━━ Provided information ━━

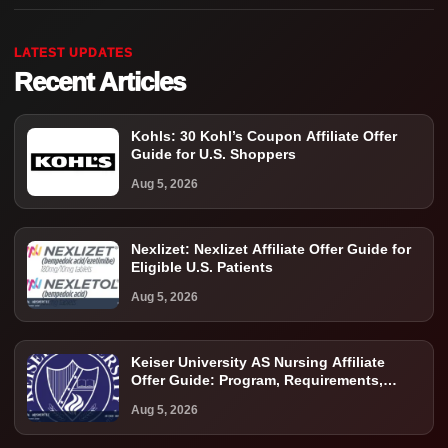
LATEST UPDATES
Recent Articles
Kohls: 30 Kohl’s Coupon Affiliate Offer
Guide for U.S. Shoppers
Aug 5, 2026
Nexlizet: Nexlizet Affiliate Offer Guide for
Eligible U.S. Patients
Aug 5, 2026
Keiser University AS Nursing Affiliate
Offer Guide: Program, Requirements,
Costs, and Next Steps
Aug 5, 2026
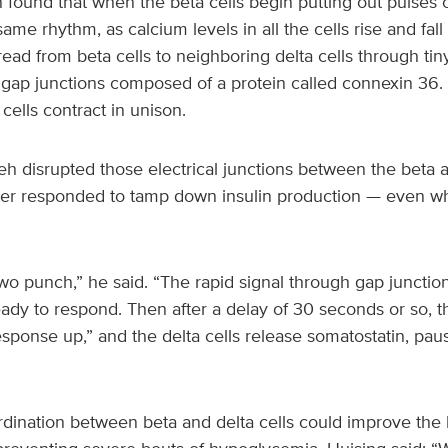
ound that when the beta cells begin putting out pulses of
same rhythm, as calcium levels in all the cells rise and fal
ead from beta cells to neighboring delta cells through tiny
gap junctions composed of a protein called connexin 36. Th
cells contract in unison.
h disrupted those electrical junctions between the beta an
nger responded to tamp down insulin production — even w
o punch,” he said. “The rapid signal through gap junction
eady to respond. Then after a delay of 30 seconds or so, t
response up,” and the delta cells release somatostatin, paus
rdination between beta and delta cells could improve the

━━━

### Prompt
Please set down exactly the lines from the first line of the data above through the line with "same rhythm, as", both included, leaving out the pictures.

### Solution to this exercise
LATEST UPDATES
Recent Articles
Kohls: 30 Kohl’s Coupon Affiliate Offer
Guide for U.S. Shoppers
Aug 5, 2026
Nexlizet: Nexlizet Affiliate Offer Guide for
Eligible U.S. Patients
Aug 5, 2026
Keiser University AS Nursing Affiliate
Offer Guide: Program, Requirements,
Costs, and Next Steps
Aug 5, 2026
ound that when the beta cells begin putting out pulses of
same rhythm, as calcium levels in all the cells rise and fal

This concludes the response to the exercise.